The second ingredient is a private clown of quaint humour and original ideas. This is the sort of man who finds interest and amusement in everything, and provokes you to laughter by the most unexpected sallies. Before you have had time to turn round he will be on terms of easy familiarity with drivers of coaches, porters at hotels, ladies who serve behind bars, and rustics whom he may meet on the road. In five minutes he knows the details of all their personal history, their length of service, the manner of their work, the size of their families, their adventures, and their chief desires in life. They all treat him with the highest consideration and go out of their way to make things easy for him. At Lynton our own particular clown sent the hotel band into convulsions by dancing a step dance while they were solemnly playing a German march. The incongruity of the situation so tickled the trombone that for at least two minutes he was utterly unable to carry on the pumping operations entailed by his instrument. His ruin was completed when he was asked to join our party with the special object of inflating the back-tyres of our bicycles. Even the conductor relaxed into a smile.
The third ingredient is a paymaster. If you can find a handsome, well-built, agreeable and intellectual man for the position (as we did) so much the better. You will thus add an air of character and distinction to your tour. In that respect, I admit, we were fortunate beyond the average. I need only add, as a slight reminder to my companions, that they have not yet repaid to me the money I disbursed for them.
The fourth ingredient is one rainy day.

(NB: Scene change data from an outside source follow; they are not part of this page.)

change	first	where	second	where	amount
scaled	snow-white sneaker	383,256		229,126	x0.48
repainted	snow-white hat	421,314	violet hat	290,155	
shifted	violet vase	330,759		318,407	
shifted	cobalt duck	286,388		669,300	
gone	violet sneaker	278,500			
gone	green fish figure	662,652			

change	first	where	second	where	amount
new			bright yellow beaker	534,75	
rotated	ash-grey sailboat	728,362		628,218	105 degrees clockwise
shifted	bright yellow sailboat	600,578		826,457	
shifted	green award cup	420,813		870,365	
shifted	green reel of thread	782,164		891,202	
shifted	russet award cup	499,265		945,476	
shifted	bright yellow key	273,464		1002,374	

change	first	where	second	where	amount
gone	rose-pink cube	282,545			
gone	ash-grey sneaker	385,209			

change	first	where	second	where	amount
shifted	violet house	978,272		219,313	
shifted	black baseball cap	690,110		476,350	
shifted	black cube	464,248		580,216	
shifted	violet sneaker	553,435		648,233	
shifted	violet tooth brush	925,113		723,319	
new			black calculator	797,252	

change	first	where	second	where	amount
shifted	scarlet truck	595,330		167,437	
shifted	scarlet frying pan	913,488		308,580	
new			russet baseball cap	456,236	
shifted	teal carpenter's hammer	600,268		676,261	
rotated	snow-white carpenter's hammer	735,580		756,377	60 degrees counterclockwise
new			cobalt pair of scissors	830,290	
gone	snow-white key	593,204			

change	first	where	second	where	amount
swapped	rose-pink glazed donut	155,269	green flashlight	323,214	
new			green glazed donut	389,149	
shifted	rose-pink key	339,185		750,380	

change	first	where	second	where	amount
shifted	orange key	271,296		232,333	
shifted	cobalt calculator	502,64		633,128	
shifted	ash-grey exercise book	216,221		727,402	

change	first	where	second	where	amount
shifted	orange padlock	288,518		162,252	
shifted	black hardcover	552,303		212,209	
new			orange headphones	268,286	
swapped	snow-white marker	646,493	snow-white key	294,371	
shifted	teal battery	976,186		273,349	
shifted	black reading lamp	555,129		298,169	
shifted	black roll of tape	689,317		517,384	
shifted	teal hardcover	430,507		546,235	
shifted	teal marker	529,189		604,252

It helps you to enjoy the fine weather all the more, and it gives you an opportunity of investing yourself in the pretty little gray waterproof cape which bicycle outfitters provide for wet weather. From a ticket attached to the collar of mine, I discovered that it was called an "electric poncho." I can only say that it fully deserved the title. Wet weather, moreover, adds a pleasing element of uncertainty to bicycling by making your back wheel skid, so that you never know, from one moment to the other, what you may be doing. If three of you are riding in a line, it is more than probable that, in the twinkling of an eye, you will be piled three deep on the side of the road.
You ought also to insure at least one hotel dance in the course of your journey. All hotel dances are the same, and therefore one is quite sufficient as a sample. Hotel dances are attended by eight ladies and six men. One of the men is a boy. He has two sisters, who are also present at the dance. He dances three times with one sister, and three times with the other. His seventh dance he devotes to a lady no longer in her first youth, who has captured his young affections, and after the mad excitement of this episode he goes to bed. Another of the men is always elderly, bald and stout. He displays the courtly gallantry which is understood to be an attribute of the old school. He is a rigorous stickler for the etiquette of the ballroom. He dances the Lancers with a solemn precision and the waltz with a precise solemnity, and that is the only distinction he makes between them. He is a great hand at well-turned compliments of a ponderous nature, and it is a liberal education to see him conducting his partner back to her seat. A third man is an amusing rattle. He makes his partners giggle by his total ignorance of the Lancers, and incurs the frowns of the bald man by his dashing exploits in the waltz. The ladies all wear high dresses, they have interchangeable chaperons, and make a noble pretence of enjoying themselves. In the fifth dance the bald man falls down, and long before twelve o'clock everything is over and peace reigns again in the hotel.